Le fait d’appartenir à la meute littéraire, toute appellation confondue, n’est pas un désonneur ni un plaisir à bouder. Surtout, à l’heure où les subventions accordées pour le rayonnement de la culture québécoise à l’étranger rétrécissent comme peau de chagrin. Réjouissez-vous et déculpabilisez-vous donc en nous faisant un petit compte rendu. Je me contenterai d’un survol de vos discussions autour du pichet de bière. Je formule cependant le souhait que vos découvertes littéraires soient à la hauteur des bouchons lyonnais. En meute ou en solitaire, vous n’y perdrez pas au change.
Je retiens votre suggestion de lecture pour approfondir la question de l’exil chez l’écrivain «véritable» en compagnie de Louis Hamelin qui rejoindrait Kafka selon qui la posture morale fondamentale de l’écrivain sera peut-être toujours d’être à l’écart. J’aime bien aussi cette citation de je ne sais plus trop qui (peut-être Calvino), que je garde toujours à portée de main quand je suis en panne d’inspiration. «La fonction la plus vitale de la littérature est d’interroger le monde réel à partir de ce point de vue privilégié qu’est l’imagination.»
Quant aux étiquettes, peu importe, du moment que l’imaginaire s’y investit de façon féconde, c’est comme pour les vins : après avoir bien regardé l’étiquette, on goûte. Bon séjour.
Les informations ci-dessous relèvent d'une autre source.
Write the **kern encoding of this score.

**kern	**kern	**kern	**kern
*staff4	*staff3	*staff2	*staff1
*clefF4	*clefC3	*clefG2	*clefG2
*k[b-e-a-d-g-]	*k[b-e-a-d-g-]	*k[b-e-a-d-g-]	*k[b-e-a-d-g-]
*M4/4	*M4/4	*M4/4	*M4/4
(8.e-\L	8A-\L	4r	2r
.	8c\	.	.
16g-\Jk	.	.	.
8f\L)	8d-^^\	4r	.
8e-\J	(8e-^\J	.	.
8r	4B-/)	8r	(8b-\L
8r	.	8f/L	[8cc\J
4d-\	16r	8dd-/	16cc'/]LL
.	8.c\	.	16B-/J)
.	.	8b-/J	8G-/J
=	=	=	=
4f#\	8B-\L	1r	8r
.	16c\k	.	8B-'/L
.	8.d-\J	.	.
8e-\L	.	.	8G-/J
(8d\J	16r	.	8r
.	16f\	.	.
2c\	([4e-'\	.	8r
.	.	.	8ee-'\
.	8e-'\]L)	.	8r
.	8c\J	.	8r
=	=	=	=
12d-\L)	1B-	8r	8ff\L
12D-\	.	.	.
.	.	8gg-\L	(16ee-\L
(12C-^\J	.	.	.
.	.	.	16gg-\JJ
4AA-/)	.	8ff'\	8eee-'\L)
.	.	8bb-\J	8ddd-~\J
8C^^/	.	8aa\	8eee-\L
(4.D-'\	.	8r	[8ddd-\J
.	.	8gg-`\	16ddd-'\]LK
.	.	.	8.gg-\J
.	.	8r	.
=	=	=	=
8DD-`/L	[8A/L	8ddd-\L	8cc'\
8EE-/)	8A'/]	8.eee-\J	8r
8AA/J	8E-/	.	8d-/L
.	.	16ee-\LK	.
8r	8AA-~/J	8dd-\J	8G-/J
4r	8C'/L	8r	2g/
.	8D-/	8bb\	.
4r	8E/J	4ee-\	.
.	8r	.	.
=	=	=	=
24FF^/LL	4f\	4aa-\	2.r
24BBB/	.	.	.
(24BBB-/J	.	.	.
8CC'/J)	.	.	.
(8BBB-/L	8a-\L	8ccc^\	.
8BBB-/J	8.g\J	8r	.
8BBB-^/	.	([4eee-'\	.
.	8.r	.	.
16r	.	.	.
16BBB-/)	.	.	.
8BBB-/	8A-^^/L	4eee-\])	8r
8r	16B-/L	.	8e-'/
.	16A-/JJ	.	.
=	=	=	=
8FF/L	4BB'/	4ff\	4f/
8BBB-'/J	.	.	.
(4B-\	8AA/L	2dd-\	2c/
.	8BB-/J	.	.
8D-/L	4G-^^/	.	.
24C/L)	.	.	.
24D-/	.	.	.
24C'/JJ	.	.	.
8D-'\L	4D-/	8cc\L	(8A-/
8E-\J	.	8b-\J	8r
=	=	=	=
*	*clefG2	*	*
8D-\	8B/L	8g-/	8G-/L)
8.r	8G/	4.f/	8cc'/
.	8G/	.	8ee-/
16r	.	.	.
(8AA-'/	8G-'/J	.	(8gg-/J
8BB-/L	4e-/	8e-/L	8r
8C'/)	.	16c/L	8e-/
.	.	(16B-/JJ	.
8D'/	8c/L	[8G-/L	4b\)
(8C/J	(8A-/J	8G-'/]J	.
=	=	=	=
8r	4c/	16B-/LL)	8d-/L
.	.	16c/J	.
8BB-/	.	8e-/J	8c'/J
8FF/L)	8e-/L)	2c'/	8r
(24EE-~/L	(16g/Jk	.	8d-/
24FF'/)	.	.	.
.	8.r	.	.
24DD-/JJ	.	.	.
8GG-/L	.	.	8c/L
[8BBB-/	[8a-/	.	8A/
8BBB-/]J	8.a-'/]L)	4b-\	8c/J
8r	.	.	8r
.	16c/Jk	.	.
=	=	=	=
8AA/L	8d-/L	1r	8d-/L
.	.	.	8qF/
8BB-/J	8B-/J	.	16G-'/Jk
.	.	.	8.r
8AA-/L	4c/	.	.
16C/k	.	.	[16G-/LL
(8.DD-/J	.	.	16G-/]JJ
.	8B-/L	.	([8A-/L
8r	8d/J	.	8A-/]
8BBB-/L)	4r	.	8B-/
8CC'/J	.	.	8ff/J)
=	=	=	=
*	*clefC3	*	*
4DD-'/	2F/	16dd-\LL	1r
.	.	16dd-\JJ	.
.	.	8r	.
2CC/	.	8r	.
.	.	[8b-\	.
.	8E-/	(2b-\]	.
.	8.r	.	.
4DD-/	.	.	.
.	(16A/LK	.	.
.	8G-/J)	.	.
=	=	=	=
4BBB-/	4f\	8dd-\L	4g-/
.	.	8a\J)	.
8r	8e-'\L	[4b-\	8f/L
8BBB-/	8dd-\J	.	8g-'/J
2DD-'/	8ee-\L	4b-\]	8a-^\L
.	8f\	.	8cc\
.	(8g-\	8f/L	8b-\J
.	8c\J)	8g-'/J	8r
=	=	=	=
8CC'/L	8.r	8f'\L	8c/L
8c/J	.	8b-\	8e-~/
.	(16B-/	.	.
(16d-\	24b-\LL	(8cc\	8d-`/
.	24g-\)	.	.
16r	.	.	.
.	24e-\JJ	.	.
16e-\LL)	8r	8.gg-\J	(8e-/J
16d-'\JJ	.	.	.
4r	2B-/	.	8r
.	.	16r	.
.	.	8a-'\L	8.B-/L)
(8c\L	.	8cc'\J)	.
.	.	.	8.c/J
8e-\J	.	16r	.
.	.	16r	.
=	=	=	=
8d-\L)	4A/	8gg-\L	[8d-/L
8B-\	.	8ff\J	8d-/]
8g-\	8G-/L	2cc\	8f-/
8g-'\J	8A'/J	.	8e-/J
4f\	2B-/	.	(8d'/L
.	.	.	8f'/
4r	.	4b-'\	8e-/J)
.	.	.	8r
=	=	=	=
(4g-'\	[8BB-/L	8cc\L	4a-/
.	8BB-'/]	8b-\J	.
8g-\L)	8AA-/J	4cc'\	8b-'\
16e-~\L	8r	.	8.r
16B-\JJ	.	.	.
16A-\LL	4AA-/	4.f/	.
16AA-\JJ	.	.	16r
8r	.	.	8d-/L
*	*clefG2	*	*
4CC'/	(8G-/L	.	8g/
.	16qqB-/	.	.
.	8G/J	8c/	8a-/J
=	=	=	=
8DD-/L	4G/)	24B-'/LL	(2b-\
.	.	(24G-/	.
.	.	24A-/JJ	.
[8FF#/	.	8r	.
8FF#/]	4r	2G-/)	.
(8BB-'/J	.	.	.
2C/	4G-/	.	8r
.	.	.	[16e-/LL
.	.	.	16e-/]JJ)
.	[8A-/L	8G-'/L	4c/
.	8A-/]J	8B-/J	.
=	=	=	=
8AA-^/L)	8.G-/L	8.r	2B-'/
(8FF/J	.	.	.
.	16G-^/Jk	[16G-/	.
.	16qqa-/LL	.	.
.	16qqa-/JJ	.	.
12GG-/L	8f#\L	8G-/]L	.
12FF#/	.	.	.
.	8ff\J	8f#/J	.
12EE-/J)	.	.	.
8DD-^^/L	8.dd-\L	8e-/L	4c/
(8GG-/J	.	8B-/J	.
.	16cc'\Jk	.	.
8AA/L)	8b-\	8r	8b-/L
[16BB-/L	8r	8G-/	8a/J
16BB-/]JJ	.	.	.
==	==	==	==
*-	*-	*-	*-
Que l’écrivain le veuille ou non, il est recevele des visions du monde qui elles sont collectives
S’il y a une étiquette qui vole en éclats à partir d’une analyse de son contenu, c’est bien celle de la solitude, du moi égotiste, de la fermeture du monde à sa seule singularité. Il en est ainsi parce que la solitude pour prétendre être ce qu’elle dit être doit d’abord se nommer. Or pour y arriver, il lui faut absolument utiliser un langage qui lui a forgé ses notions et ses concepts à travers tout son parcours historique. Et plus encore, ce langage est articulé à des visions du monde qui elles appartiennent en propre à des groupes et non à de purs individus théoriques. Pour finir, ces groupes ne sont pas de volatiles rassemblements autour des étiquettes qu’ils se donnent ou qu’ils reçoivent, mais des groupements historiquement définis par les luttes qu’ils ont du mener, soit pour émerger comme groupe, soit pour tenter de se maintenir au pouvoir. L’écrivain qui se croit seul est donc victime d’un mirage, celui qu’il aime voir devant lui quand sa soif de pleinitude le fait souffrir.
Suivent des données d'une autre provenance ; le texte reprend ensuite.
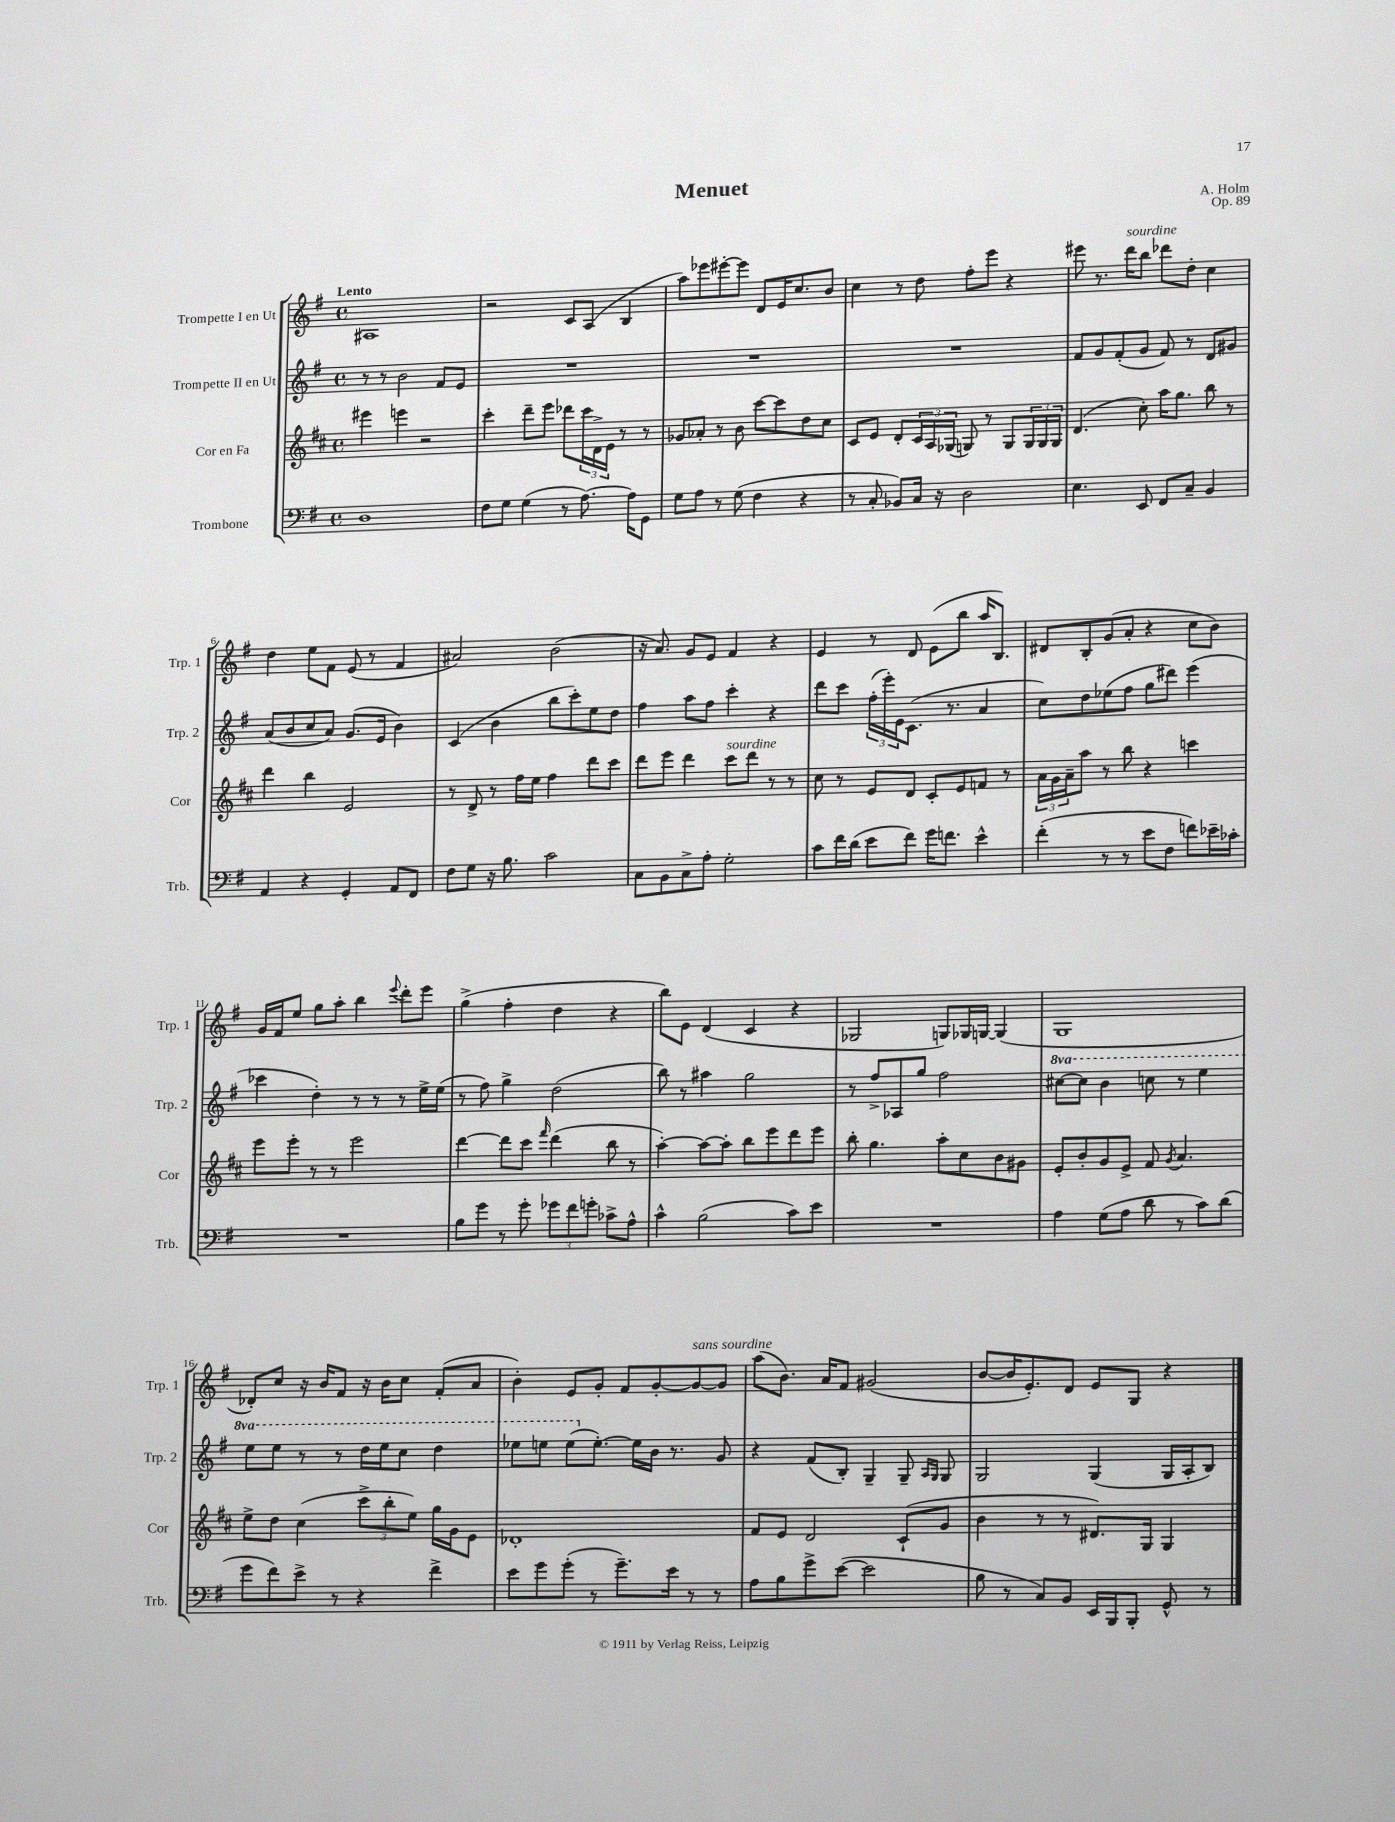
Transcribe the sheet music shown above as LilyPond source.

Je soupçonne que les appréhensions de notre chroniqueur pour ces rencontres viennent du fait que ces pervers regroupements en cachent bien d’autres qui sont encore pus difficiles à supporter car ils mettent à nu l’engagement, même à reculons, que les écrivains contractent en abordant l’écriture. Ils sont embarqués de ce fait même, qu’ils le veuillent ou non.
Je ne puis donc pas souscrire aux visions de Nicolas Dickner sur le métier d’écrivain qui participe selon moi de bien d’autres rencontres que celles toutes superficielles qu’il évoque dans cette chronique.